A few days ago the QwQ-32B model was released, it uses the same kind of reasoning style. So I took one sample and reverse engineered the prompt with Sonnet 3.5. Now I can just paste this prompt into any LLM. It's all about expressing doubt, double checking and backtracking on itself. I am kind of fond of this response style, it seems more genuine and openended.
Interestingly, this prompt breaks o1-mini and o1-preview for me, while 4o works as expected — they immediately jump from "thinking" to "finished thinking" without outputting anything (including thinking steps).
Maybe it breaks some specific syntax required by the original system prompt? Though you'd think OpenAI would know to prevent this with their function calling API and all, so it might just be triggering some anti-abuse mechanism without going so far as to give a warning.

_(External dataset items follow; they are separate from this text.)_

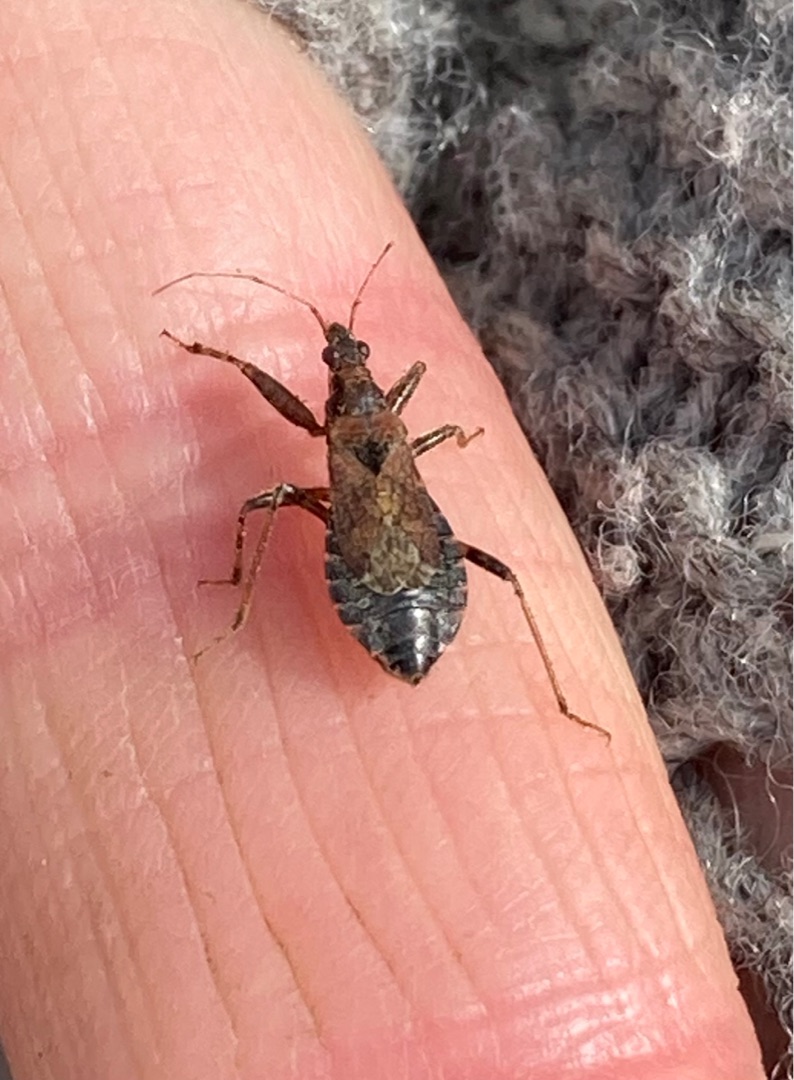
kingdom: Animalia
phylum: Arthropoda
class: Insecta
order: Hemiptera
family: Nabidae
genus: Himacerus
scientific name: Himacerus mirmicoides
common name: Myrenymfetæge
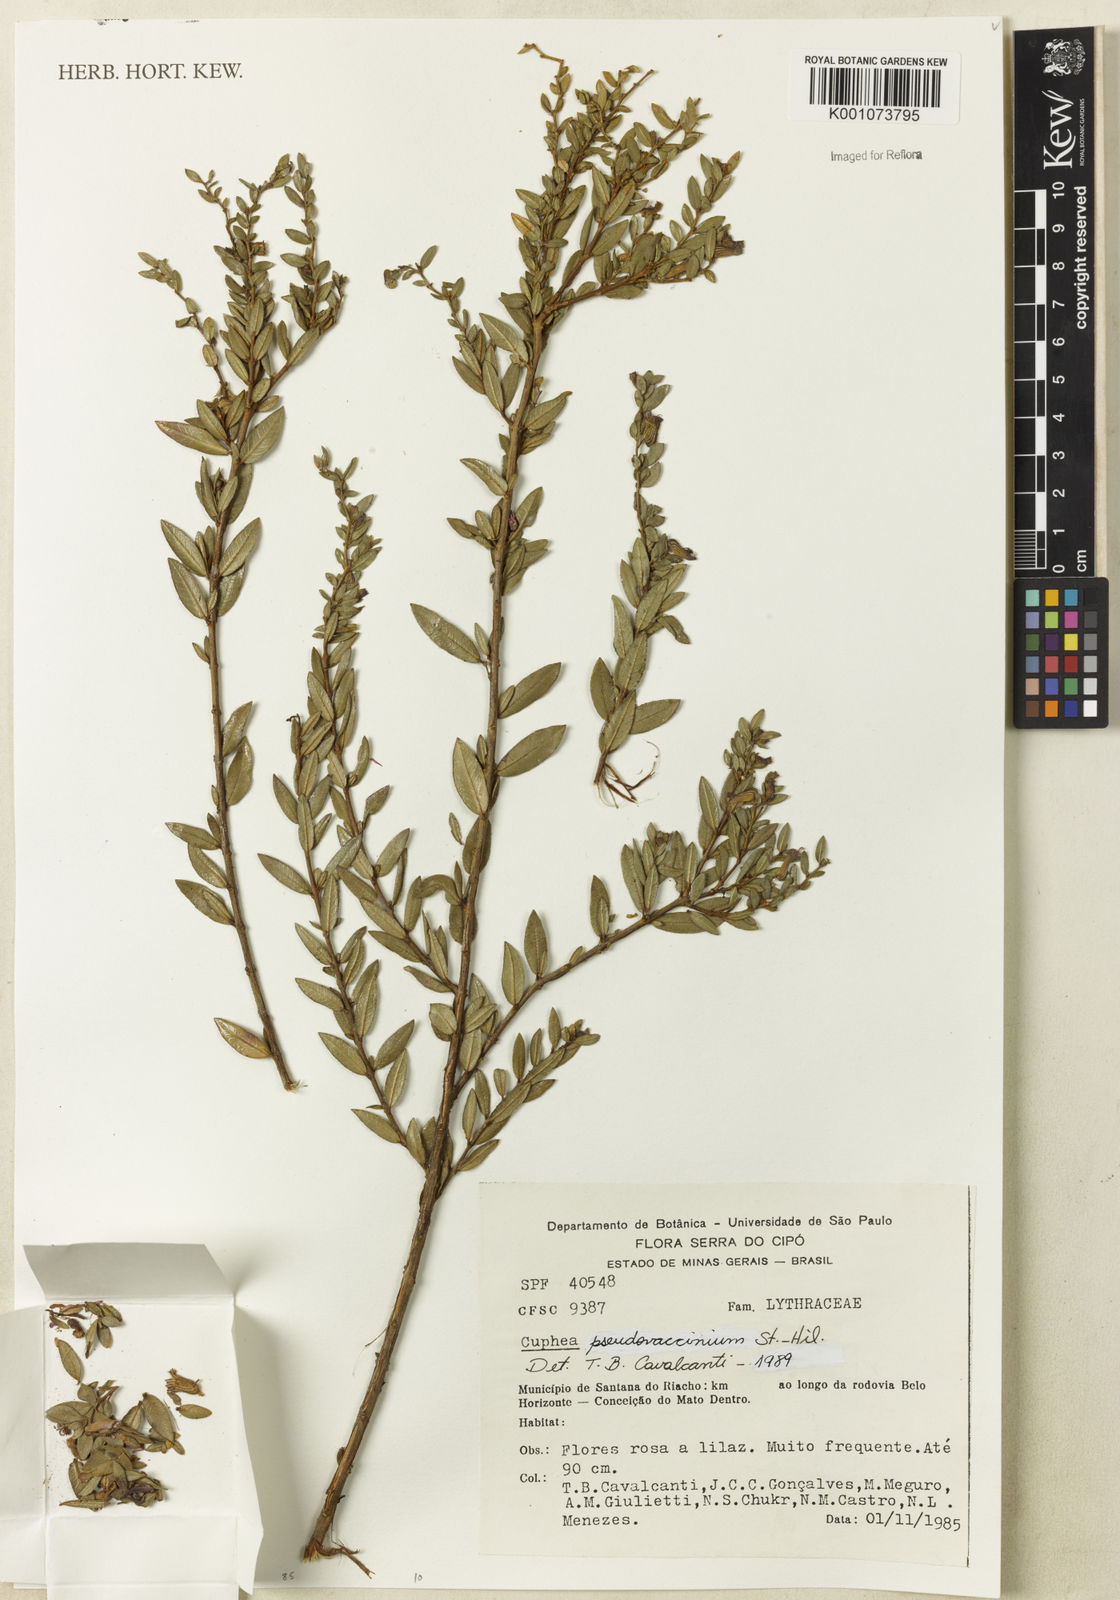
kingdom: Plantae
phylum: Tracheophyta
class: Magnoliopsida
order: Myrtales
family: Lythraceae
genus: Cuphea
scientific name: Cuphea pseudovaccinium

I tried this with LeChat (mistral) and ChatGPT 3.5 (free) and they start to respond to "something" following the style but... without any question asked.

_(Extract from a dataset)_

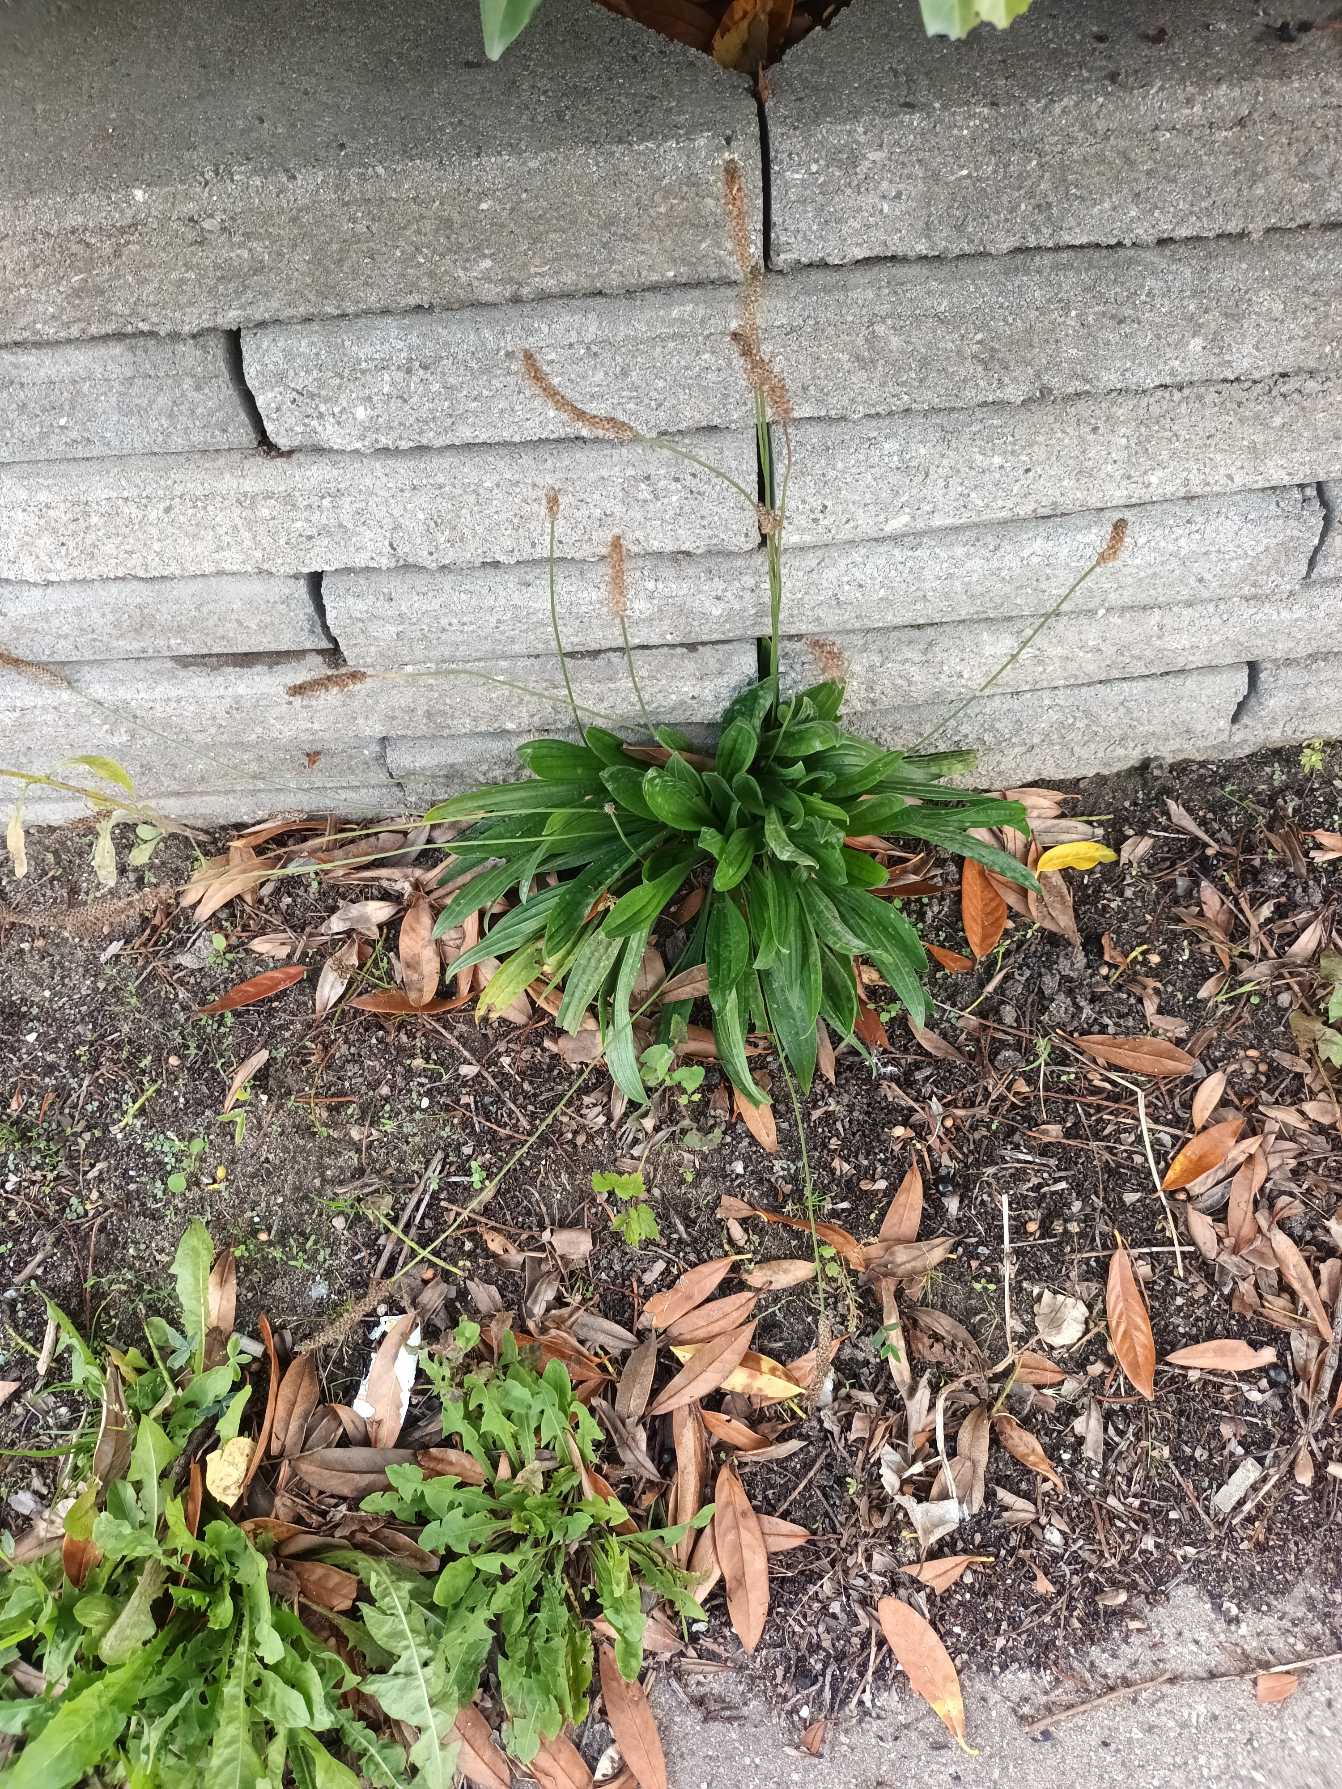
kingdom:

Weirdly enough, a few minutes ago I was using o1 via ChatGPT and it started consistently repeating its complete chain of thought back to me for every question I asked, with a 1-1 mapping to the little “thought process” summaries ChatGPT provides for o1’s answers. My system prompt does say something to the effect of “explain your reasoning”, but my understanding was that the model was trained to never output those details even when requested.